ECLI:NL:CRVB:2020:1718
Centrale Raad van Beroep
- Hoger beroep
- Rechtspraak.nl
Hoger beroep inzake WIA-uitkering en proceskostenvergoeding
In deze zaak heeft de Centrale Raad van Beroep op 5 augustus 2020 uitspraak gedaan in het hoger beroep van appellant tegen de uitspraak van de rechtbank Amsterdam van 21 december 2018. Appellant had vanaf 30 december 2011 recht op een uitkering op grond van de Wet werk en inkomen naar arbeidsvermogen (Wet WIA), waarbij zijn arbeidsongeschiktheid op 100% was vastgesteld. Echter, bij besluit van 6 februari 2018 werd vastgesteld dat appellant niet had meegewerkt aan een klinische opname, waardoor het recht op uitkering niet kon worden vastgesteld. Dit leidde tot de stopzetting van zijn uitkering en toeslag per 1 februari 2018. Het bezwaar van appellant tegen dit besluit werd door het Uwv ongegrond verklaard.

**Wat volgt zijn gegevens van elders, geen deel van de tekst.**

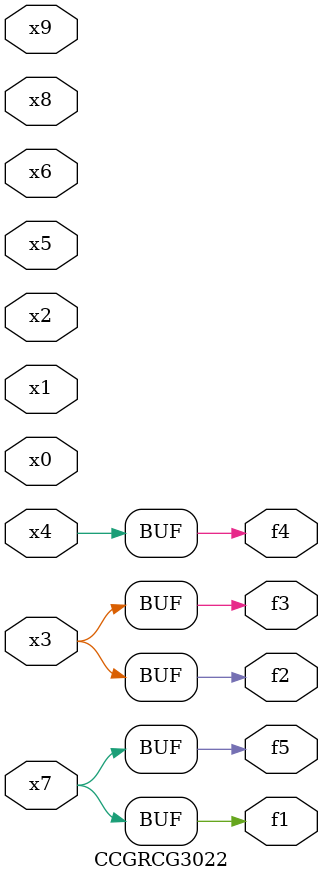
<source format=v>
module CCGRCG3022(
	input x0, x1, x2, x3, x4, x5, x6, x7, x8, x9,
	output f1, f2, f3, f4, f5
);
	assign f1 = x7;
	assign f2 = x3;
	assign f3 = x3;
	assign f4 = x4;
	assign f5 = x7;
endmodule

</source>
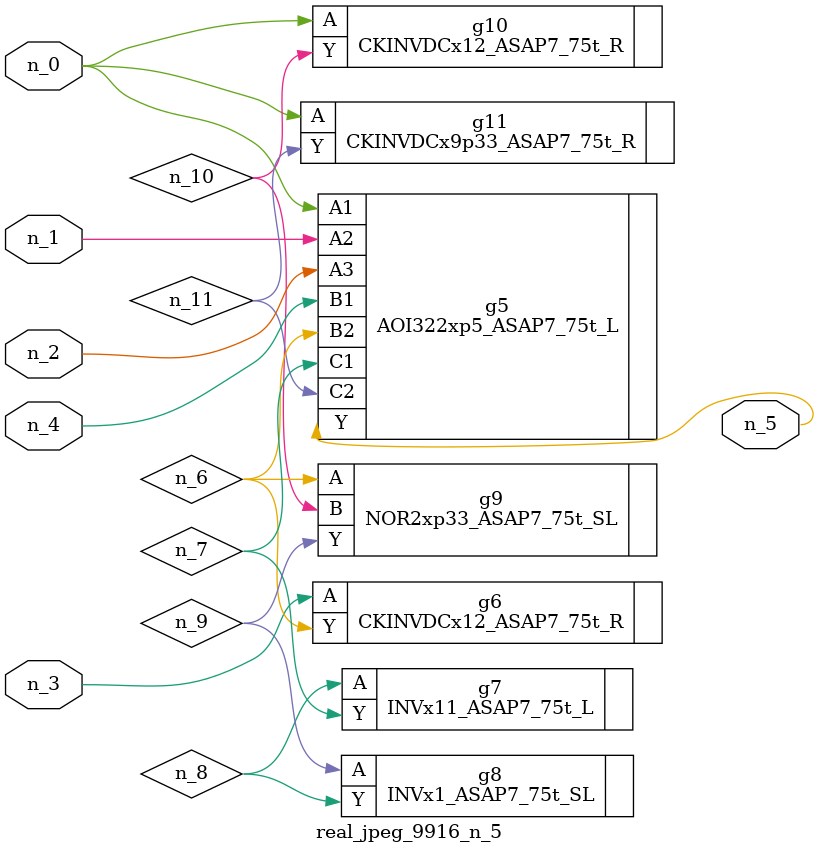
<source format=v>
module real_jpeg_9916_n_5 (n_4, n_0, n_1, n_2, n_3, n_5);

input n_4;
input n_0;
input n_1;
input n_2;
input n_3;

output n_5;

wire n_8;
wire n_11;
wire n_6;
wire n_7;
wire n_10;
wire n_9;

AOI322xp5_ASAP7_75t_L g5 ( 
.A1(n_0),
.A2(n_1),
.A3(n_2),
.B1(n_4),
.B2(n_6),
.C1(n_7),
.C2(n_11),
.Y(n_5)
);

CKINVDCx12_ASAP7_75t_R g10 ( 
.A(n_0),
.Y(n_10)
);

CKINVDCx9p33_ASAP7_75t_R g11 ( 
.A(n_0),
.Y(n_11)
);

CKINVDCx12_ASAP7_75t_R g6 ( 
.A(n_3),
.Y(n_6)
);

NOR2xp33_ASAP7_75t_SL g9 ( 
.A(n_6),
.B(n_10),
.Y(n_9)
);

INVx11_ASAP7_75t_L g7 ( 
.A(n_8),
.Y(n_7)
);

INVx1_ASAP7_75t_SL g8 ( 
.A(n_9),
.Y(n_8)
);


endmodule
</source>
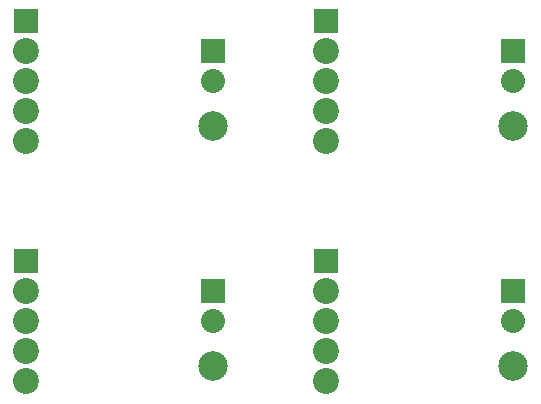
<source format=gbs>
G04 (created by PCBNEW (2013-07-07 BZR 4022)-stable) date 29/12/2014 16:41:19*
%MOIN*%
G04 Gerber Fmt 3.4, Leading zero omitted, Abs format*
%FSLAX34Y34*%
G01*
G70*
G90*
G04 APERTURE LIST*
%ADD10C,0.00590551*%
%ADD11C,0.0984252*%
%ADD12R,0.0827X0.0827*%
%ADD13C,0.0866*%
%ADD14R,0.08X0.08*%
%ADD15C,0.08*%
G04 APERTURE END LIST*
G54D10*
G54D11*
X49000Y-26500D03*
G54D12*
X42750Y-23000D03*
G54D13*
X42750Y-24000D03*
X42750Y-25000D03*
X42750Y-26000D03*
X42750Y-27000D03*
G54D14*
X49000Y-24000D03*
G54D15*
X49000Y-25000D03*
G54D14*
X59000Y-24000D03*
G54D15*
X59000Y-25000D03*
G54D12*
X52750Y-23000D03*
G54D13*
X52750Y-24000D03*
X52750Y-25000D03*
X52750Y-26000D03*
X52750Y-27000D03*
G54D11*
X59000Y-26500D03*
X59000Y-18500D03*
G54D12*
X52750Y-15000D03*
G54D13*
X52750Y-16000D03*
X52750Y-17000D03*
X52750Y-18000D03*
X52750Y-19000D03*
G54D14*
X59000Y-16000D03*
G54D15*
X59000Y-17000D03*
G54D14*
X49000Y-16000D03*
G54D15*
X49000Y-17000D03*
G54D12*
X42750Y-15000D03*
G54D13*
X42750Y-16000D03*
X42750Y-17000D03*
X42750Y-18000D03*
X42750Y-19000D03*
G54D11*
X49000Y-18500D03*
M02*

</source>
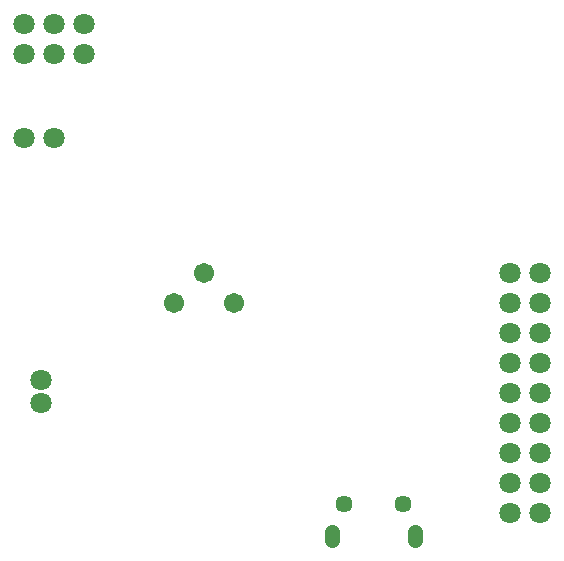
<source format=gbs>
G04 Layer: BottomSolderMaskLayer*
G04 EasyEDA v6.4.19.5, 2021-05-22T15:42:10+02:00*
G04 f6fe8073f4d6445e90d350db08ac70cc,b771c775d4444e86a06a5321f8c966cb,10*
G04 Gerber Generator version 0.2*
G04 Scale: 100 percent, Rotated: No, Reflected: No *
G04 Dimensions in inches *
G04 leading zeros omitted , absolute positions ,3 integer and 6 decimal *
%FSLAX36Y36*%
%MOIN*%

%ADD51C,0.0512*%
%ADD52C,0.0710*%
%ADD53C,0.0710*%
%ADD65C,0.0572*%
%ADD76C,0.0671*%

%LPD*%
D51*
X1452797Y-2011727D02*
G01*
X1452797Y-2039290D01*
X1177198Y-2011716D02*
G01*
X1177198Y-2039279D01*
D52*
G01*
X150000Y-700000D03*
G01*
X250000Y-700000D03*
G01*
X149998Y-319998D03*
G01*
X249998Y-319998D03*
G01*
X349998Y-319998D03*
G01*
X349998Y-419998D03*
G01*
X249998Y-419998D03*
G01*
X149998Y-419998D03*
G01*
X1769998Y-1149998D03*
G01*
X1869998Y-1149998D03*
G01*
X1769998Y-1249998D03*
G01*
X1869998Y-1249998D03*
G01*
X1769998Y-1349998D03*
G01*
X1869998Y-1349998D03*
G01*
X1769998Y-1449998D03*
G01*
X1869998Y-1449998D03*
G01*
X1769998Y-1549998D03*
G01*
X1869998Y-1549998D03*
G01*
X1769998Y-1649998D03*
G01*
X1869998Y-1649998D03*
G01*
X1769998Y-1749998D03*
G01*
X1869998Y-1749998D03*
G01*
X1769998Y-1849998D03*
G01*
X1869998Y-1849998D03*
G01*
X1769998Y-1949998D03*
G01*
X1869998Y-1949998D03*
D53*
G01*
X204998Y-1583377D03*
G01*
X204998Y-1504638D03*
D65*
G01*
X1216597Y-1919998D03*
G01*
X1413398Y-1919998D03*
D76*
G01*
X849998Y-1249998D03*
G01*
X749998Y-1149998D03*
G01*
X649998Y-1249998D03*
M02*

</source>
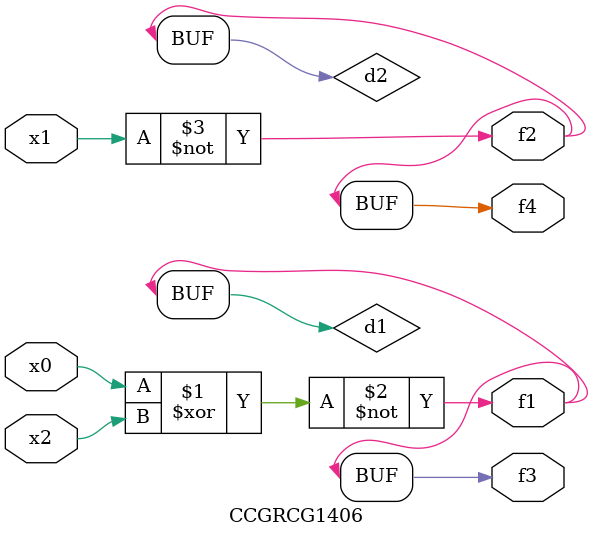
<source format=v>
module CCGRCG1406(
	input x0, x1, x2,
	output f1, f2, f3, f4
);

	wire d1, d2, d3;

	xnor (d1, x0, x2);
	nand (d2, x1);
	nor (d3, x1, x2);
	assign f1 = d1;
	assign f2 = d2;
	assign f3 = d1;
	assign f4 = d2;
endmodule

</source>
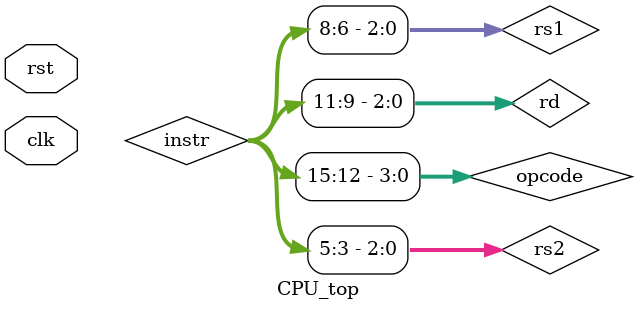
<source format=v>
module CPU_top (
    input clk,
    input rst
);

    // ========== Program Counter ==========
    reg [7:0] pc;

    always @(posedge clk or posedge rst) begin
        if (rst)
            pc <= 0;
        else
            pc <= pc + 1;
    end

    // ========== Instruction Memory ==========
    wire [15:0] instr;

    instruction_memory imem (
        .addr(pc),
        .instr(instr)
    );

    // ========== Instruction Fields ==========
    wire [3:0] opcode = instr[15:12];
    wire [2:0] rd     = instr[11:9];
    wire [2:0] rs1    = instr[8:6];
    wire [2:0] rs2    = instr[5:3];
    wire [2:0] imm    = instr[2:0];  // optional

    // ========== Control Unit ==========
    wire [1:0] alu_op;
    wire reg_write;

    control_unit CU (
        .opcode(opcode),
        .alu_op(alu_op),
        .reg_write(reg_write)
    );

    // ========== Register File ==========
    wire [7:0] rs1_data, rs2_data, write_data;

    RegisterFile rf (
        .clk(clk),
        .write_en(reg_write),
        .wr_addr(rd),
        .wr_data(write_data),
        .rd_addr1(rs1),
        .rd_addr2(rs2),
        .rd_data1(rs1_data),
        .rd_data2(rs2_data)
    );

    // ========== ALU ==========
    wire [7:0] alu_result;
    wire ov, borrow;

    ALU alu_unit (
        .r0(rs1_data),
        .r1(rs2_data),
        .sel(alu_op),
        .r2(alu_result),
        .overflow(ov),
        .borrowflag(borrow)
    );

    assign write_data = alu_result;

endmodule

</source>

De rechtbank verklaarde het beroep van appellant niet-ontvankelijk wegens het ontbreken van procesbelang, omdat het Uwv op 4 oktober 2018 had besloten dat de WIA-uitkering per de datum van stopzetting weer herleefde. Appellant stelde in hoger beroep dat de rechtbank ten onrechte had geoordeeld dat hij geen proceskosten vergoed kreeg, en dat het Uwv niet de juiste procedure had gevolgd. Het Uwv pleitte voor bevestiging van de aangevallen uitspraak.
De Centrale Raad van Beroep oordeelde dat er geen aanleiding was om het Uwv te veroordelen in de door appellant gemaakte kosten, aangezien er geen onrechtmatigheid aan het primaire besluit ten grondslag lag. De Raad bevestigde de aangevallen uitspraak en oordeelde dat het hoger beroep niet slaagde. Er was geen aanleiding voor een veroordeling in de proceskosten in hoger beroep.